Due to the rapidly infectious nature of COVID-19 and the public health need to report data urgently, study designs involving high-quality randomised controlled trials in SLE patients are lacking. HCQ, the gold standard treatment for SLE, was initially proposed as a treatment for COVID-19 based on its antiviral mechanisms (Sinha and Balayla, 2020), however studies examining efficacy and potential prophylactic properties have yielded varying results (Jorge, 2021; Joshi et al, 2021; Kashour et al, 2021; Kumar et al, 2021).
Rituximab, due to its method of action, can compromise vaccine efficacy while potentially increasing the risk of infection.

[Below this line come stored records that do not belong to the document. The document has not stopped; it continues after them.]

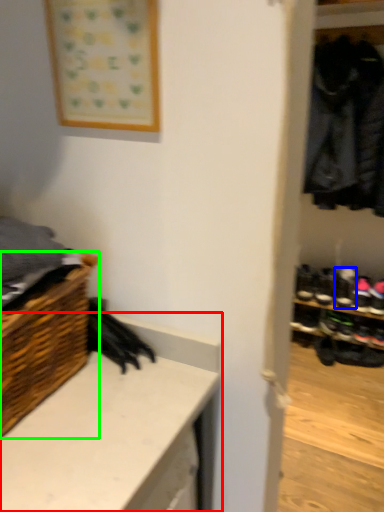
Question: Considering the real-world distances, which object is farthest from counter (highlighted by a red box)? footwear (highlighted by a blue box) or shelf (highlighted by a green box)?

Choices:
 (A) footwear
 (B) shelf

Answer: (A)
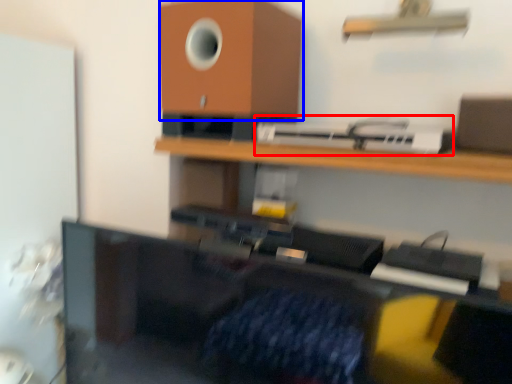
Question: Which object is closer to the camera taking this photo, printer (highlighted by a red box) or speaker (highlighted by a blue box)?

Choices:
 (A) printer
 (B) speaker

Answer: (A)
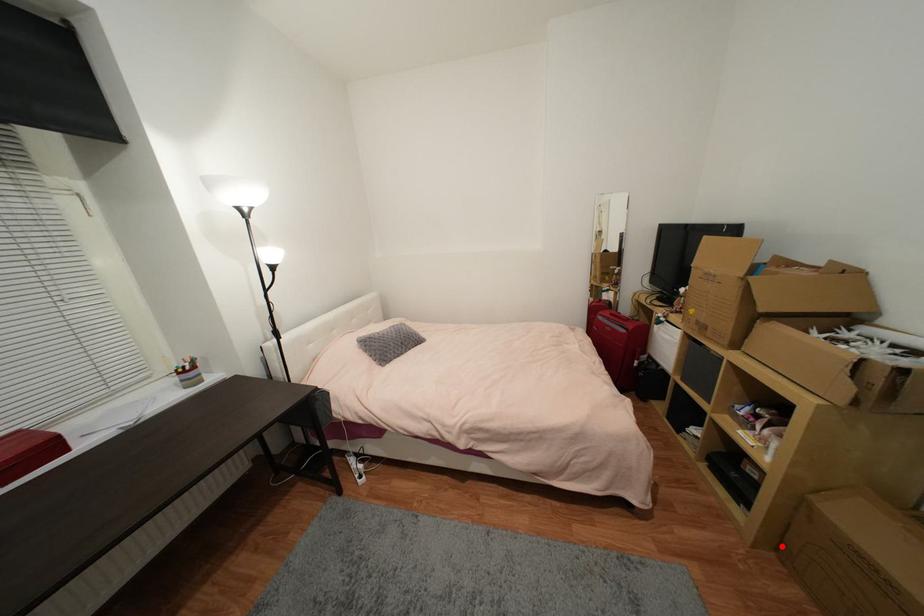
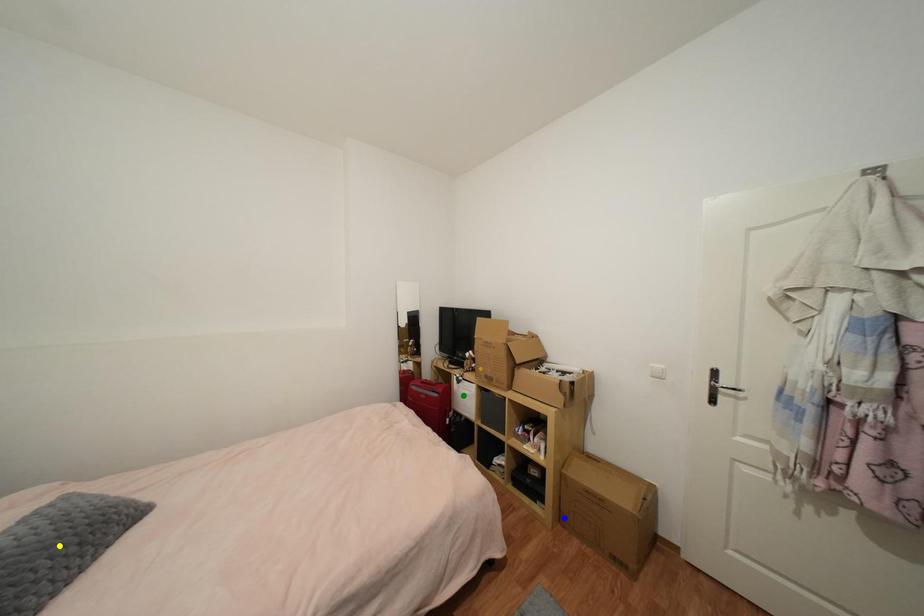
Question: I am providing you with two images of the same scene from different viewpoints. A red point is marked on the first image. You are given multiple points on the second image. Can you choose the point in image 2 that corresponds to the point in image 1?

Choices:
 (A) green point
 (B) yellow point
 (C) blue point

Answer: (C)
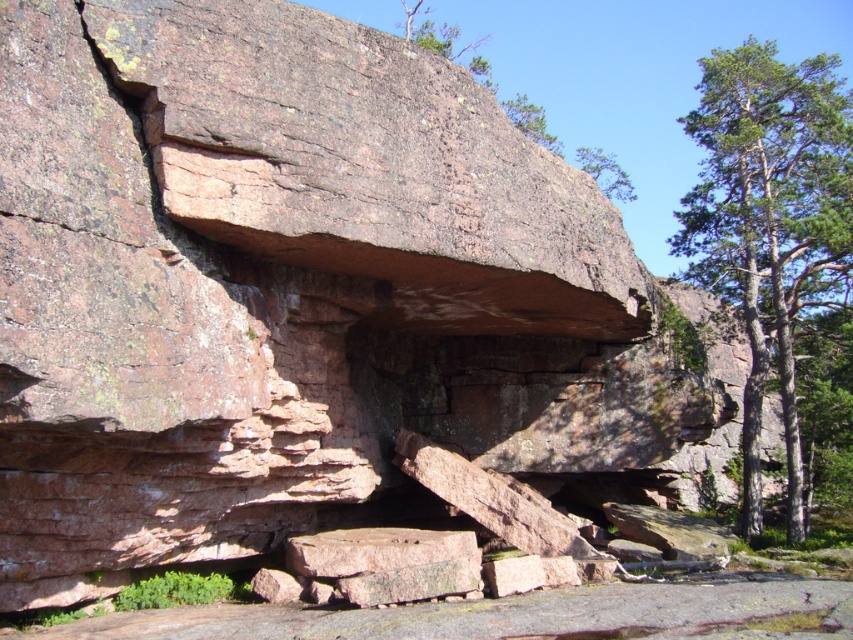
Consider the image. You are planning to set up a campsite between the green textured tree at right and the green leafy tree at upper center. The recommended safe distance between tents is 15 meters. Can you place your tent between them without violating the safety guidelines?

The distance between the green textured tree at right and the green leafy tree at upper center is 17.71 meters, which exceeds the recommended 15 meters. Therefore, you can place your tent between them while adhering to the safety guidelines.

You are a hiker looking for shade. You see a green textured tree at right and a green leafy tree at upper center. Which tree is closer to the ground?

The green textured tree at right is closer to the ground because it is below the green leafy tree at upper center.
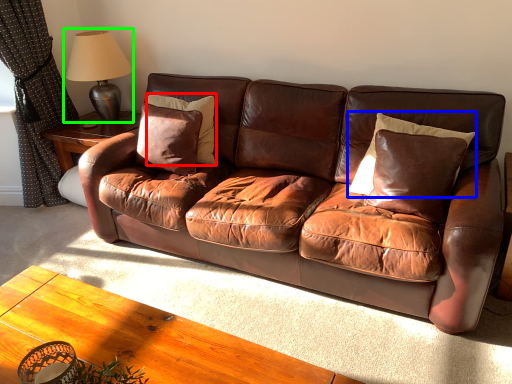
Question: Estimate the real-world distances between objects in this image. Which object is closer to pillow (highlighted by a red box), pillow (highlighted by a blue box) or table lamp (highlighted by a green box)?

Choices:
 (A) pillow
 (B) table lamp

Answer: (B)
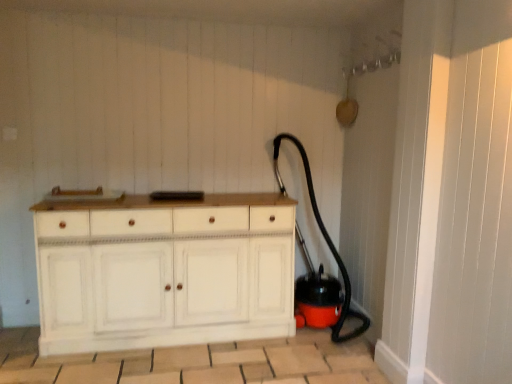
Question: Considering the relative positions of white wood chest of drawers at center and black rubber garden hose at lower right in the image provided, is white wood chest of drawers at center to the left of black rubber garden hose at lower right from the viewer's perspective?

Choices:
 (A) yes
 (B) no

Answer: (A)

Question: Can you confirm if white wood chest of drawers at center is shorter than black rubber garden hose at lower right?

Choices:
 (A) no
 (B) yes

Answer: (B)

Question: Is black rubber garden hose at lower right located within white wood chest of drawers at center?

Choices:
 (A) yes
 (B) no

Answer: (B)

Question: From the image's perspective, does white wood chest of drawers at center appear lower than black rubber garden hose at lower right?

Choices:
 (A) no
 (B) yes

Answer: (B)

Question: Considering the relative sizes of white wood chest of drawers at center and black rubber garden hose at lower right in the image provided, is white wood chest of drawers at center bigger than black rubber garden hose at lower right?

Choices:
 (A) yes
 (B) no

Answer: (A)

Question: Is white wood chest of drawers at center closer to the viewer compared to black rubber garden hose at lower right?

Choices:
 (A) yes
 (B) no

Answer: (A)

Question: Could you tell me if black rubber garden hose at lower right is turned towards white wood chest of drawers at center?

Choices:
 (A) yes
 (B) no

Answer: (B)

Question: Is black rubber garden hose at lower right at the left side of white wood chest of drawers at center?

Choices:
 (A) no
 (B) yes

Answer: (A)

Question: Is white wood chest of drawers at center at the back of black rubber garden hose at lower right?

Choices:
 (A) yes
 (B) no

Answer: (B)

Question: Is white wood chest of drawers at center a part of black rubber garden hose at lower right?

Choices:
 (A) no
 (B) yes

Answer: (A)

Question: From a real-world perspective, is black rubber garden hose at lower right positioned under white wood chest of drawers at center based on gravity?

Choices:
 (A) no
 (B) yes

Answer: (A)

Question: Is black rubber garden hose at lower right smaller than white wood chest of drawers at center?

Choices:
 (A) yes
 (B) no

Answer: (A)

Question: In terms of size, does white wood chest of drawers at center appear bigger or smaller than black rubber garden hose at lower right?

Choices:
 (A) small
 (B) big

Answer: (B)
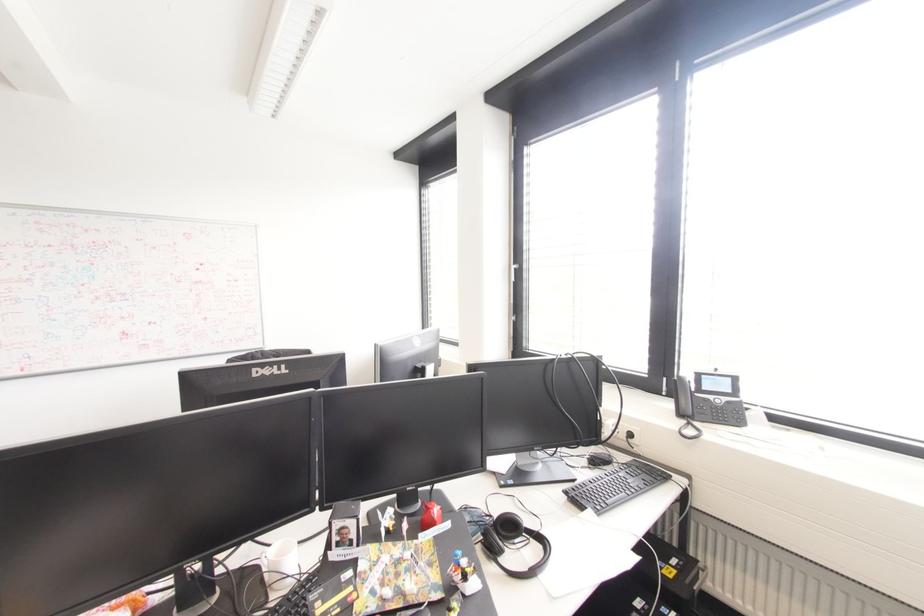
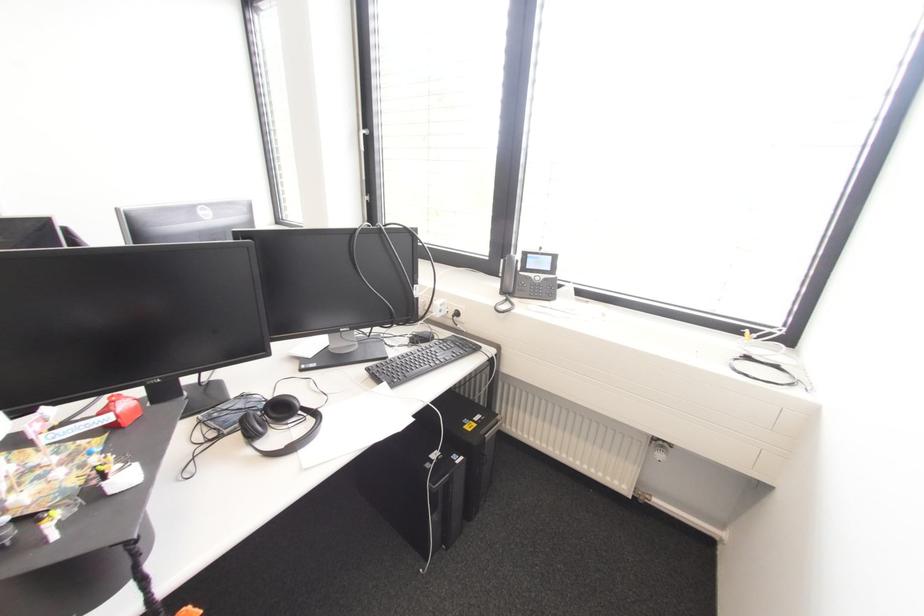
Locate, in the second image, the point that corresponds to the point at 508,525 in the first image.

(281, 408)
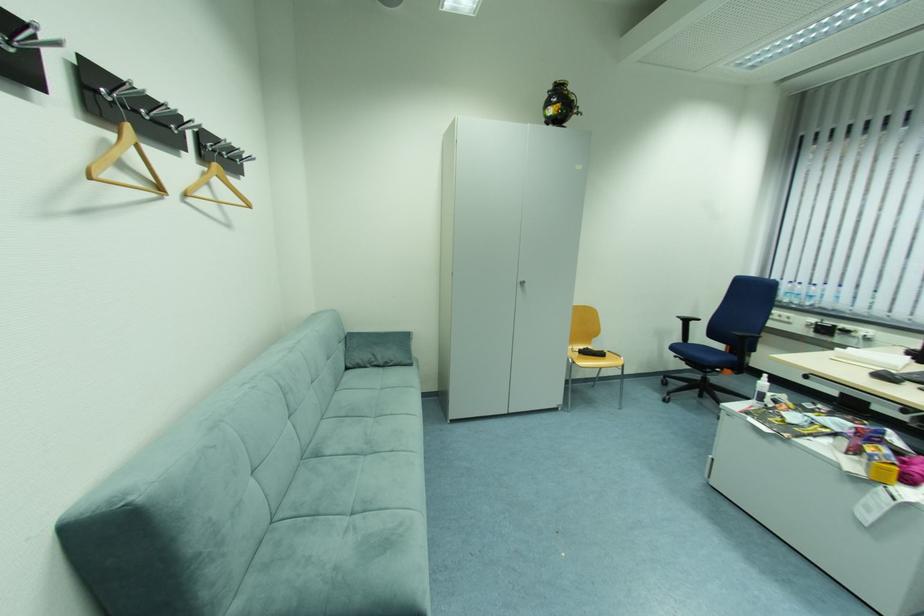
Where would you pull the cabinet handle? Please return your answer as a coordinate pair (x, y).

(524, 285)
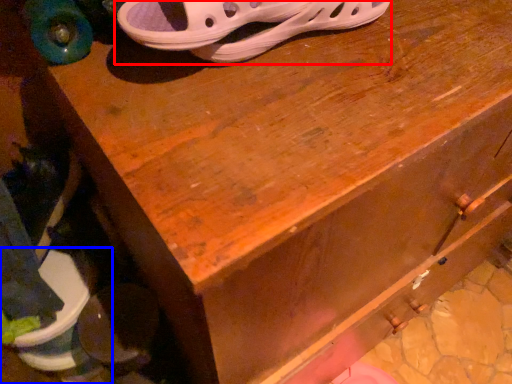
Question: Which object is further to the camera taking this photo, footwear (highlighted by a red box) or footwear (highlighted by a blue box)?

Choices:
 (A) footwear
 (B) footwear

Answer: (B)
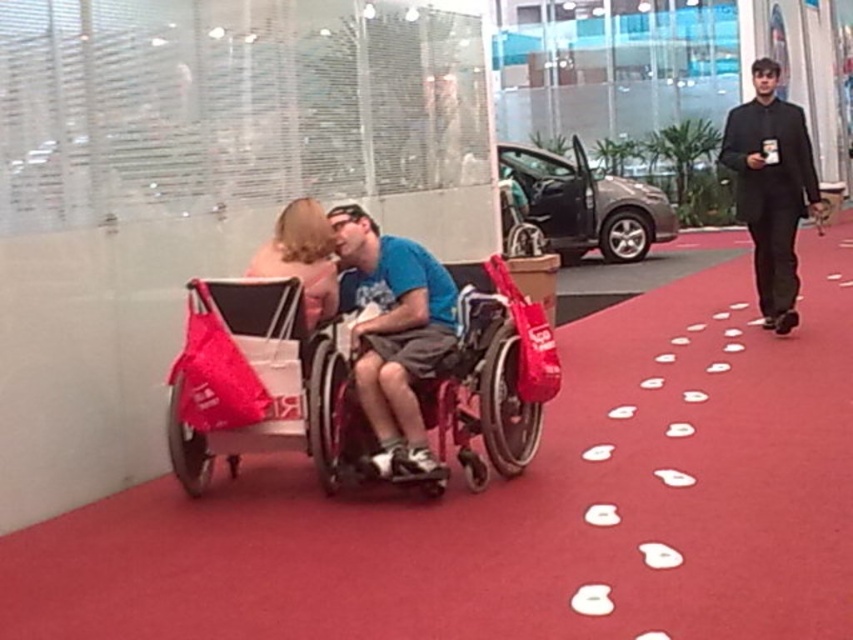
Does black suit at right have a smaller size compared to blonde hair at center?

No.

This screenshot has width=853, height=640. What are the coordinates of `black suit at right` in the screenshot? It's located at (770, 188).

Is blue matte shirt at center above black suit at right?

Incorrect, blue matte shirt at center is not positioned above black suit at right.

Between blue matte shirt at center and black suit at right, which one has less height?

blue matte shirt at center is shorter.

What do you see at coordinates (395, 336) in the screenshot?
I see `blue matte shirt at center` at bounding box center [395, 336].

This screenshot has height=640, width=853. In order to click on blue matte shirt at center in this screenshot , I will do `click(395, 336)`.

Can you confirm if metallic wheelchair at center is taller than black suit at right?

No, metallic wheelchair at center is not taller than black suit at right.

Does metallic wheelchair at center lie in front of black suit at right?

Yes, metallic wheelchair at center is closer to the viewer.

The width and height of the screenshot is (853, 640). In order to click on metallic wheelchair at center in this screenshot , I will do `click(492, 378)`.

Recent evidence that has emerged suggesting that rituximab is an independent risk factor for COVID-19 severity (Avouac et al, 2021). ACR, EULAR and the National Institute for Health and Care Excellence (NICE) have advised clinicians to consider disrupting or prolonging treatment schedules to mitigate infection risk and allow for B-cell re-population in individuals prior to vaccination in the absence of life-threatening disease (Landewé et al, 2020; NICE, 2021; Curtis et al, 2021). As a consequence, some SLE patients required maintenance glucocorticoid dosing to control flaring disease, potentially increasing infection risk. These patients required education regarding the timing of COVID-19 vaccination and B-cell depletion/re-population kinetics and extra support to maintain disease control, while waiting for vaccination. Evidence has been published suggesting that delaying rituximab treatment in other B-cell driven diseases could be more harmful in the long term (Baker et al, 2020a; 2020b; Giovannoni, 2020).
Conclusion
SLE is a multifactorial complex disease. Patients require multidisciplinary input to achieve disease control and maintain quality of life. When diagnosed early and offered the education and support they require many patients are able to self-manage. As time progresses understanding of the disease improves among clinicians. For those whose disease is refractory many new treatment options are finally on the horizon, such as calcineurin inhibitors, anti-CD19/CD20 humanised monoclonal antibodies, interleukin targeted-agents and JAK inhibitors.
KEY POINTS
- Systemic lupus erythematosus (SLE) is a complex disease with varying manifestations, comorbidities and treatments
- Initial assessment should be done by a trained clinician expert in history taking and advanced physical examination
- Disease monitoring should be done by a trained clinician and involve the use of a disease-specific assessment tool at each visit to observe disease progression over time
- Medications to treat SLE can predispose patients to contracting infections and viruses, including COVID-19
CPD reflective questions
- Can systemic lupus erythematosus (SLE) disease-specific assessment criteria generated to aid classification in clinical trials be used in clinical practice with confidence?
- How can nurses improve on SLE patient education?
- Should rheumatology centres have a combined rheumatology–cardiology clinic to manage cardiovascular risk in premenopausal females?